(Beginning of Records shown)
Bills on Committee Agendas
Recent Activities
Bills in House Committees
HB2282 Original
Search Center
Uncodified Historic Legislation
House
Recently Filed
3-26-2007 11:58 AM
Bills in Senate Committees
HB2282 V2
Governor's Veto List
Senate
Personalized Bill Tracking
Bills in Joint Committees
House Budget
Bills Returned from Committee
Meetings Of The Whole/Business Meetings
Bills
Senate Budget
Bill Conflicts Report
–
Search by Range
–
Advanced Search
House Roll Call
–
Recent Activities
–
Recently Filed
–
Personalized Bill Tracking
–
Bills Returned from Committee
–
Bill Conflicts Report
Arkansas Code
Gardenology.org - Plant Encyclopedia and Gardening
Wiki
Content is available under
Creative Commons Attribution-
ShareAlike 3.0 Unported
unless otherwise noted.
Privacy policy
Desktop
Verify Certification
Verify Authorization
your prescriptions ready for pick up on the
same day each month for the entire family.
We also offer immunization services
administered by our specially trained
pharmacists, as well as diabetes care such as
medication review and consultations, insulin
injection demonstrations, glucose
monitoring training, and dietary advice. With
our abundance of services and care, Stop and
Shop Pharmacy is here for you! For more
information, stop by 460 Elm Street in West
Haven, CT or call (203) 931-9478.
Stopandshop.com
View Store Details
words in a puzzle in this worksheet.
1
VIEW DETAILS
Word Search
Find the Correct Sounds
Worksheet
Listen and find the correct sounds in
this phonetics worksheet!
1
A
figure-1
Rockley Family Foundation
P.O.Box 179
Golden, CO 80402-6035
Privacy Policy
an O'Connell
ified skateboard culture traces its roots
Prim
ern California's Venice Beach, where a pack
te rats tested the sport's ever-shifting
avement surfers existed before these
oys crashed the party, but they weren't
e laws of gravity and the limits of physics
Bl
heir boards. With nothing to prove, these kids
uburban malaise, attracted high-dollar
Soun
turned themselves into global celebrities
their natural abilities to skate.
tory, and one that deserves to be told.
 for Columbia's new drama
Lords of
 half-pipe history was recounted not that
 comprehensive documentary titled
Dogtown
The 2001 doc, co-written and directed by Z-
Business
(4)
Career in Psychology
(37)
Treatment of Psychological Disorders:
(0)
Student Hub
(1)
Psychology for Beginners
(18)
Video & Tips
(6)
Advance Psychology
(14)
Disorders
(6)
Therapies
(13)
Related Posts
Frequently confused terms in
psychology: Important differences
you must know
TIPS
(End of Records shown)
Everything from the line with "turned themselves into global celebrities" through the end of the listing, both ends included, needs to be transcribed exactly, with no other lines.

■ Exercise solution:
turned themselves into global celebrities
their natural abilities to skate.
tory, and one that deserves to be told.
 for Columbia's new drama
Lords of
 half-pipe history was recounted not that
 comprehensive documentary titled
Dogtown
The 2001 doc, co-written and directed by Z-
Business
(4)
Career in Psychology
(37)
Treatment of Psychological Disorders:
(0)
Student Hub
(1)
Psychology for Beginners
(18)
Video & Tips
(6)
Advance Psychology
(14)
Disorders
(6)
Therapies
(13)
Related Posts
Frequently confused terms in
psychology: Important differences
you must know
TIPS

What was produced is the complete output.